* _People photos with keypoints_
■ ■ ■ ■ ■ ■ ■

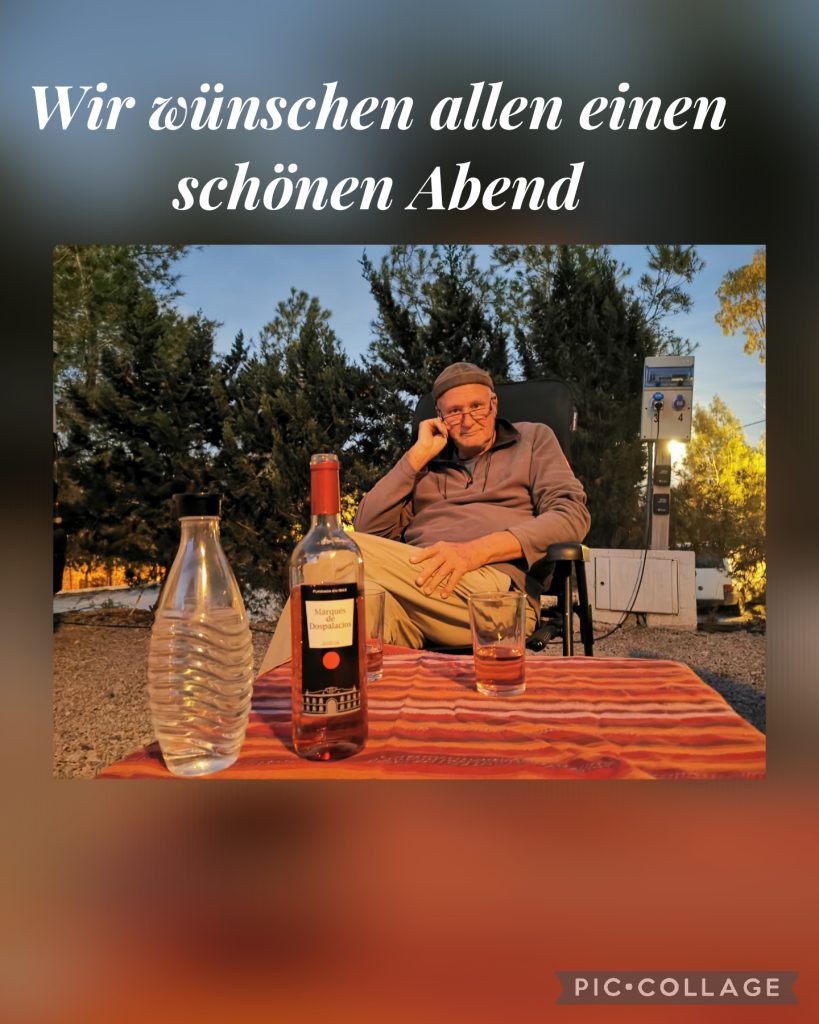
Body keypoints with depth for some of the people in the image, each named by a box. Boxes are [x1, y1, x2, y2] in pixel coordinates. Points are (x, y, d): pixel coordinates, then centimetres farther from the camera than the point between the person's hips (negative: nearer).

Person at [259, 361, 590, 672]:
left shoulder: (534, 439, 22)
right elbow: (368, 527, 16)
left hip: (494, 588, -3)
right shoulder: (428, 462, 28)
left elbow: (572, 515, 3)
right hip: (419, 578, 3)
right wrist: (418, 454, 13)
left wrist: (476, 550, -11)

■ ■ ■ ■ ■ ■ ■

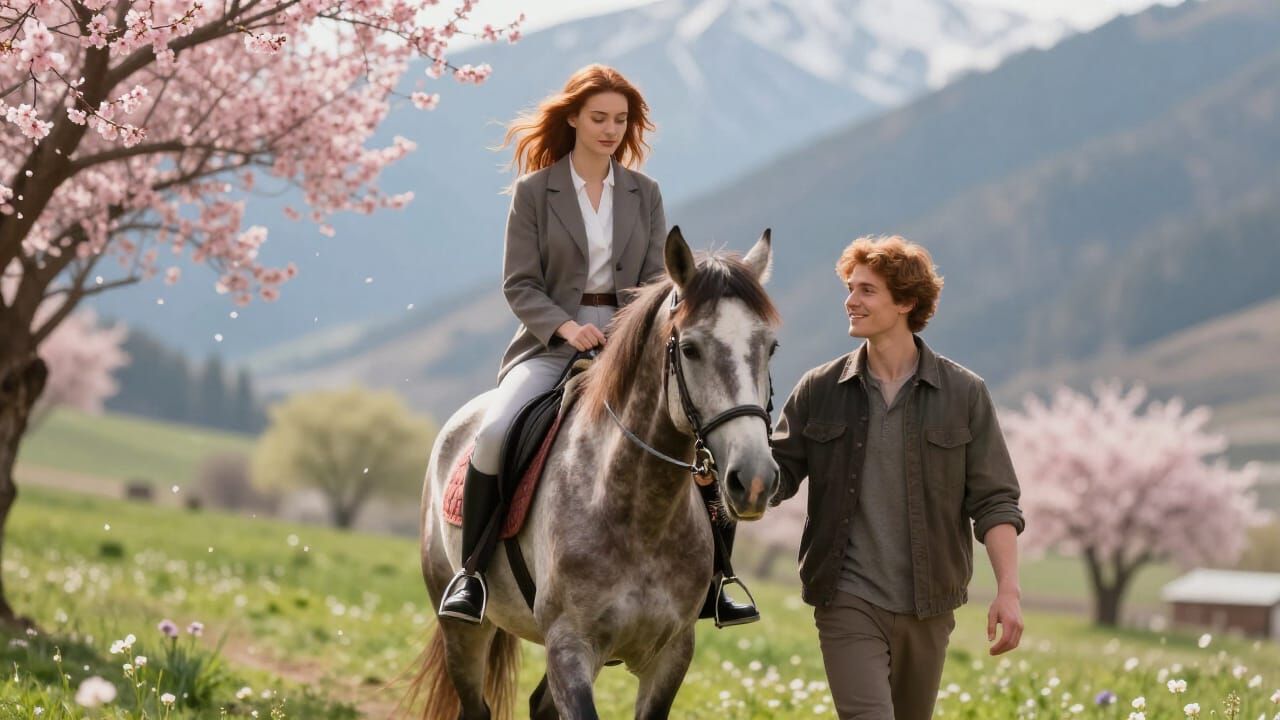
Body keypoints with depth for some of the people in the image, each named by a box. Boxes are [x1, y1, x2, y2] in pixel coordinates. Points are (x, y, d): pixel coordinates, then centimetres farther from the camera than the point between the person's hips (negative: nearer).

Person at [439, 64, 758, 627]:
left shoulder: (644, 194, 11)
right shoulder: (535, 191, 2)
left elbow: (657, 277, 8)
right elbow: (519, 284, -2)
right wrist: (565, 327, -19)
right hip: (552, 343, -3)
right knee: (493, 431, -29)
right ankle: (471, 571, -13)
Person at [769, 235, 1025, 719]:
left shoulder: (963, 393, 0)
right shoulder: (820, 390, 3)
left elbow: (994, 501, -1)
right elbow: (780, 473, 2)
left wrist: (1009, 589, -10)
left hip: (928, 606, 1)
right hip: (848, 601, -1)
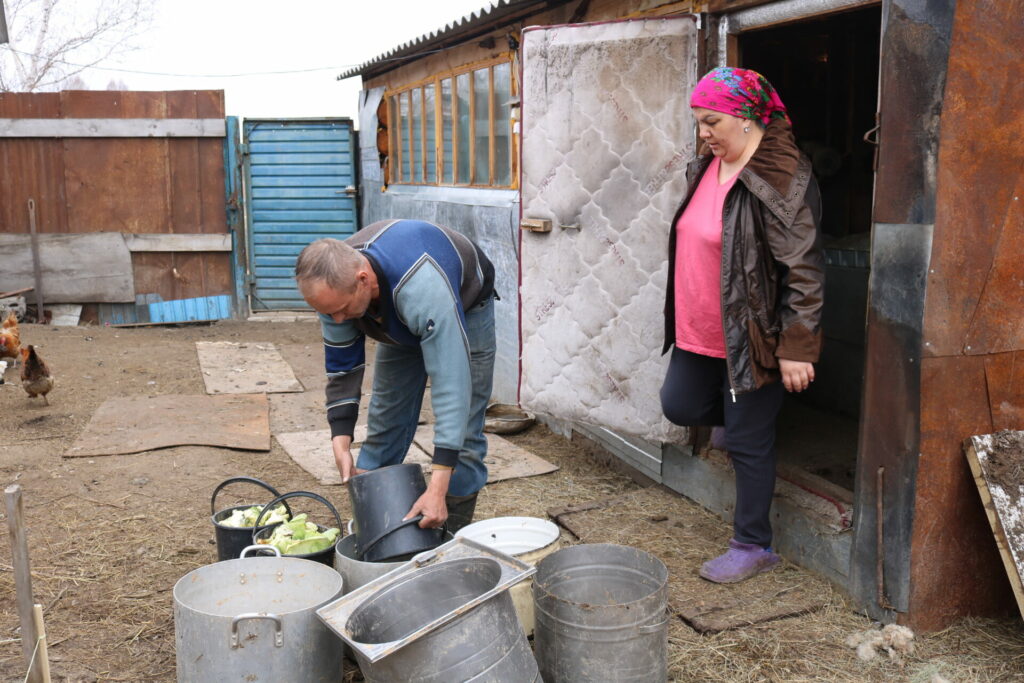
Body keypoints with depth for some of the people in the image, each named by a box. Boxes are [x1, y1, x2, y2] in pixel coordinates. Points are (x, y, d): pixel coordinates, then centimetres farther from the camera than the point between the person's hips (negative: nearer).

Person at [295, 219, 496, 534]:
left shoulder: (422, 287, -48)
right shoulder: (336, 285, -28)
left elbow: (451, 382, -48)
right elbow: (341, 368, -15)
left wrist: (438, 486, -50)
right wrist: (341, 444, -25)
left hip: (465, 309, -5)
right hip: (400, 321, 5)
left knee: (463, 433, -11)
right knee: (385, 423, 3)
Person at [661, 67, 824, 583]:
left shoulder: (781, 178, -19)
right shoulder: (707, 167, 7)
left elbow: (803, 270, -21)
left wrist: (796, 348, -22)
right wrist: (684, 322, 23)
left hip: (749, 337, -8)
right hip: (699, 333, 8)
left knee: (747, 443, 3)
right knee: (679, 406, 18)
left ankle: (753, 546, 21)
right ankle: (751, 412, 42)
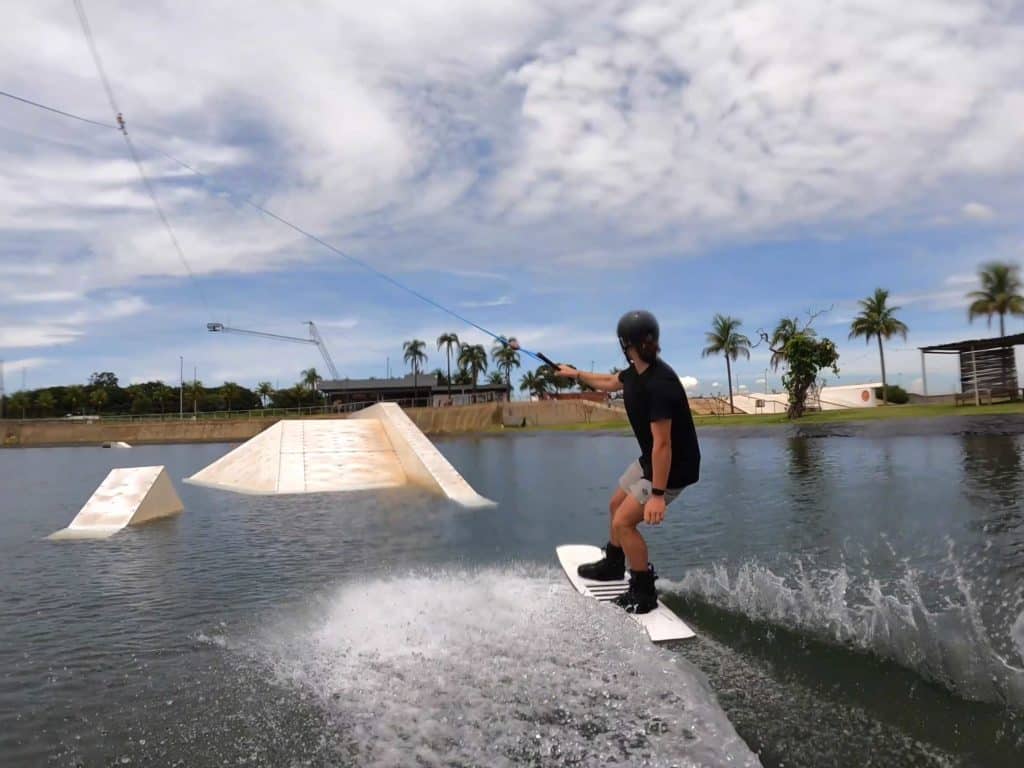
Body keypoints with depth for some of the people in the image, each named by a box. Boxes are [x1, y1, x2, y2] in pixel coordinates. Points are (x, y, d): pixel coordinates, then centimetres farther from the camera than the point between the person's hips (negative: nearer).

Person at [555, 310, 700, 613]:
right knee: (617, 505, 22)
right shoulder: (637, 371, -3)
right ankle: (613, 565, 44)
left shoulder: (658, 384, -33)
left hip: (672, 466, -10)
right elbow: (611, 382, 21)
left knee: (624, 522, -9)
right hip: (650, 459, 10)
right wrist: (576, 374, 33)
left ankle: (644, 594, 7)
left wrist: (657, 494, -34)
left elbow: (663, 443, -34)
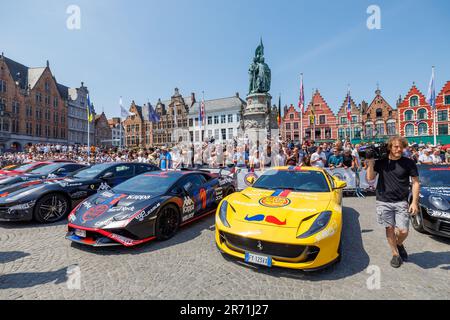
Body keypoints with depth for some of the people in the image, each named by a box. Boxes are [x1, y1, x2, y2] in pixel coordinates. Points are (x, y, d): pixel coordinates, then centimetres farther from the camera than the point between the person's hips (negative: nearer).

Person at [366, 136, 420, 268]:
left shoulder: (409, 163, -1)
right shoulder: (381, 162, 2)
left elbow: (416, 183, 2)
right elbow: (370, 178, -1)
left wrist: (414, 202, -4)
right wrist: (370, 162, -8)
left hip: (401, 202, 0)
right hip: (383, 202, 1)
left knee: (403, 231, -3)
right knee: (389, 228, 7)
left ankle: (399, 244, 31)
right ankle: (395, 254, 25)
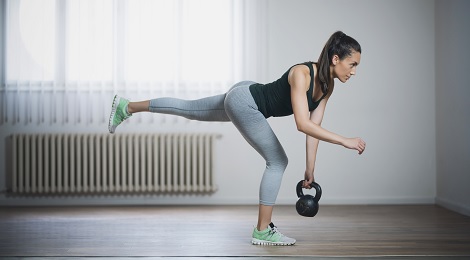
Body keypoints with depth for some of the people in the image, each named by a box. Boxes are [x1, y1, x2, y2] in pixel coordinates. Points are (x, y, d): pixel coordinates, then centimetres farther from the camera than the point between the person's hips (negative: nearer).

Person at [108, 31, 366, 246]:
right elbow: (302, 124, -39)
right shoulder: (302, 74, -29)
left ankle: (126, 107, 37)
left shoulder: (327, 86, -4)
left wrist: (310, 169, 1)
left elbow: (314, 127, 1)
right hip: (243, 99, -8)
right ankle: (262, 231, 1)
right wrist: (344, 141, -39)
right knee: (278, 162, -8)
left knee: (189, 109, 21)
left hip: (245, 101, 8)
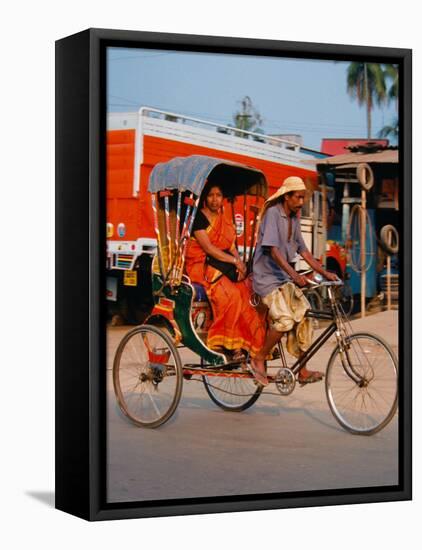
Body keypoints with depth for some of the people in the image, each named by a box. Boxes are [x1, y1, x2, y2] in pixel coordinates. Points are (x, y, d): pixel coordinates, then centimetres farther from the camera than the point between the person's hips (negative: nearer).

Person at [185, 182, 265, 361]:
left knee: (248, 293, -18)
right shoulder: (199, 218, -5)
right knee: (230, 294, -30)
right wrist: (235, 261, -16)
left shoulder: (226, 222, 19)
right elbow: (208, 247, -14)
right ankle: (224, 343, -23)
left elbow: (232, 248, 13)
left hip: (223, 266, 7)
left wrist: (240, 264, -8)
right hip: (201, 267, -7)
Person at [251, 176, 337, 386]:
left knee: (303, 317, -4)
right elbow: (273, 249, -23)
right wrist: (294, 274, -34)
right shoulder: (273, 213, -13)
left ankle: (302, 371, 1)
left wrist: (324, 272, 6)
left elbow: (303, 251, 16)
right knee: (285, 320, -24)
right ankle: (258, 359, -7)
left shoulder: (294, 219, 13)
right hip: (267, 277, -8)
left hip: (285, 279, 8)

■ ■ ■ ■ ■ ■ ■

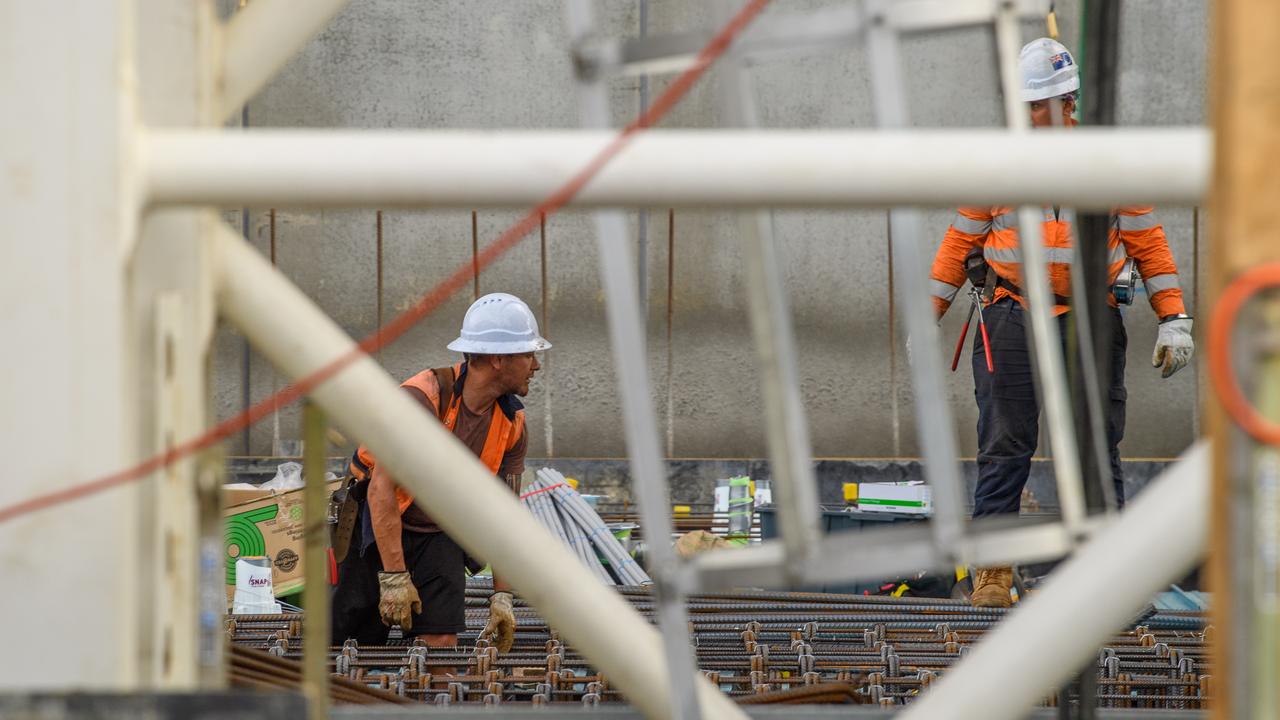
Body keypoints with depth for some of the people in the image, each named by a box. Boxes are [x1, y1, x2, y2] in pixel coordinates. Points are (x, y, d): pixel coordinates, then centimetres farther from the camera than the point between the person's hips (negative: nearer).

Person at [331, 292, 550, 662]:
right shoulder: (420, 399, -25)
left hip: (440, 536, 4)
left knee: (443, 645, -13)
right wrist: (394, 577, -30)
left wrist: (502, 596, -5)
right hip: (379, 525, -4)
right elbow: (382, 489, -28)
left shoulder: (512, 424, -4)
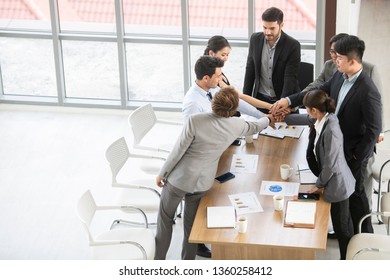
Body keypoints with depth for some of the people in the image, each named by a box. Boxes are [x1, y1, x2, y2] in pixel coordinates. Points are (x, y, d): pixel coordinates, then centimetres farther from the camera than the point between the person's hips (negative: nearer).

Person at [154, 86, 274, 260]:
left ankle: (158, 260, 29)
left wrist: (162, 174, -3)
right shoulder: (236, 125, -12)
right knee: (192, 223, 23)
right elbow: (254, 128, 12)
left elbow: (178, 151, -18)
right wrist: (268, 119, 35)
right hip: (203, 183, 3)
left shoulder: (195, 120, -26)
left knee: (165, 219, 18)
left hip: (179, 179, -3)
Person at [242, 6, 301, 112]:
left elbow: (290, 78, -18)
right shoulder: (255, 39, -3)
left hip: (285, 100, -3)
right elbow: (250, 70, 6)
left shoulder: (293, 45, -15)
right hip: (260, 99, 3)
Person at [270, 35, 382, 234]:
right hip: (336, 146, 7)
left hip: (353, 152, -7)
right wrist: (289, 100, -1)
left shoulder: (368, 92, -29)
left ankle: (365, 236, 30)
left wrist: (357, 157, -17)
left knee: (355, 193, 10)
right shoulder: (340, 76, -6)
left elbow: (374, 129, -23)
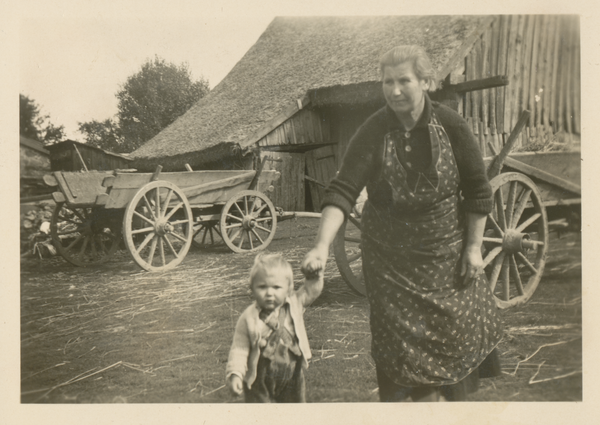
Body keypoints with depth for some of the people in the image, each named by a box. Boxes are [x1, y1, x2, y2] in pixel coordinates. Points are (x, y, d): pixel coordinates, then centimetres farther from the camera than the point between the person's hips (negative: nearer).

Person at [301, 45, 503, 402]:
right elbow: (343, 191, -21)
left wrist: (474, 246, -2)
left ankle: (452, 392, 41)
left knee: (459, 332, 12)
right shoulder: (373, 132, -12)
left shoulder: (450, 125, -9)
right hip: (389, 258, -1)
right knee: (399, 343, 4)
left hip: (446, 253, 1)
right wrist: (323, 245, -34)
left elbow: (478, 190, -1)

■ ■ ■ ■ ■ ■ ■

* _TASK DETAILS_
Copy out the lines of the listing from the one containing "left elbow: (303, 251, 16)" through the one containing "right hip: (267, 277, -8)", both included.

* _ANSWER SPACE_
left elbow: (303, 251, 16)
right knee: (285, 320, -24)
right ankle: (258, 359, -7)
left shoulder: (294, 219, 13)
right hip: (267, 277, -8)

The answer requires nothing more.